• [Instructions for the task]
In the records below, find each line holding the word "prisão" and copy it.

········

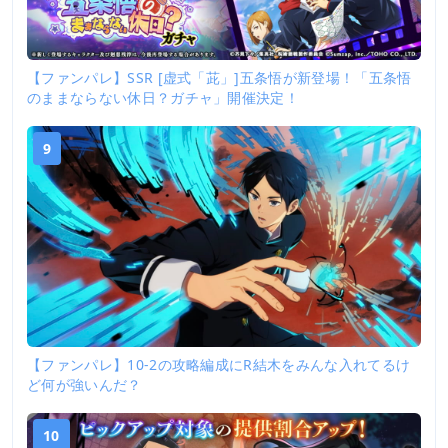
【ファンパレ】SSR [虚式「茈」]五条悟が新登場！「五条悟
のままならない休日？ガチャ」開催決定！
9
【ファンパレ】10-2の攻略編成にR結木をみんな入れてるけ
ど何が強いんだ？
10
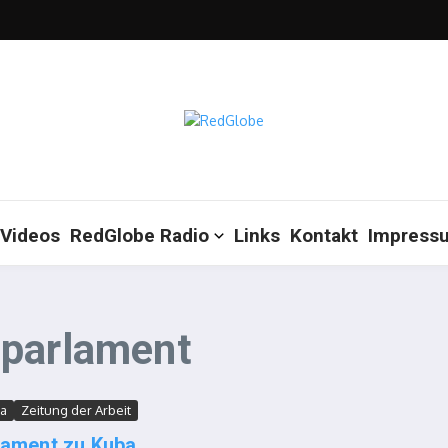
Videos
RedGlobe Radio
Links
Kontakt
Impress
aparlament
a
Zeitung der Arbeit
lament zu Kuba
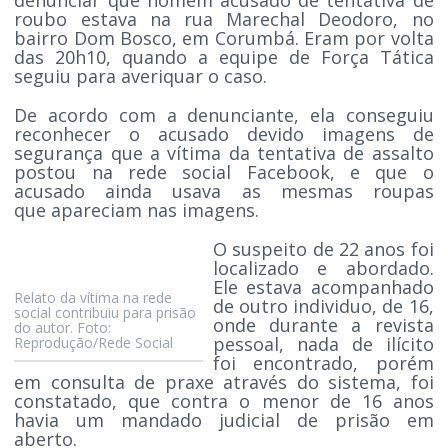
roubo estava na rua Marechal Deodoro, no
bairro Dom Bosco, em Corumbá. Eram por volta
das 20h10, quando a equipe de Força Tática
seguiu para averiquar o caso.
De acordo com a denunciante, ela conseguiu
reconhecer o acusado devido imagens de
segurança que a vítima da tentativa de assalto
postou na rede social Facebook, e que o
acusado ainda usava as mesmas roupas
que apareciam nas imagens.
O suspeito de 22 anos foi
localizado e abordado.
Ele estava acompanhado
Relato da vítima na rede
de outro individuo, de 16,
social contribuiu para prisão
onde durante a revista
do autor. Foto:
pessoal, nada de ilícito
Reprodução/Rede Social
foi encontrado, porém
em consulta de praxe através do sistema, foi
constatado, que contra o menor de 16 anos
havia um mandado judicial de prisão em
aberto.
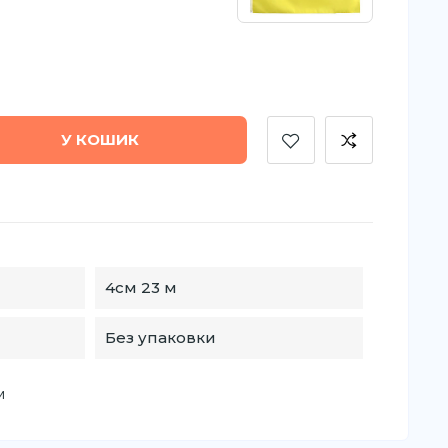
У КОШИК
4см 23 м
Без упаковки
м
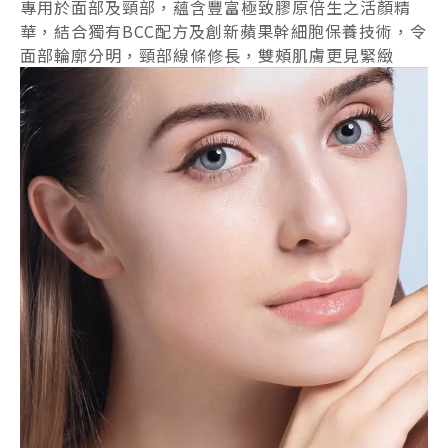
專用於面部及頸部，蘊含豐富極致膠原倍生之活顏精
華，結合獨有BCC配方及創新蘋果幹細胞保養技術，令
面部輪廓分明，頸部線條修長，雙頰肌膚更見緊緻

········

• [The answer]
social contribuiu para prisão
havia um mandado judicial de prisão em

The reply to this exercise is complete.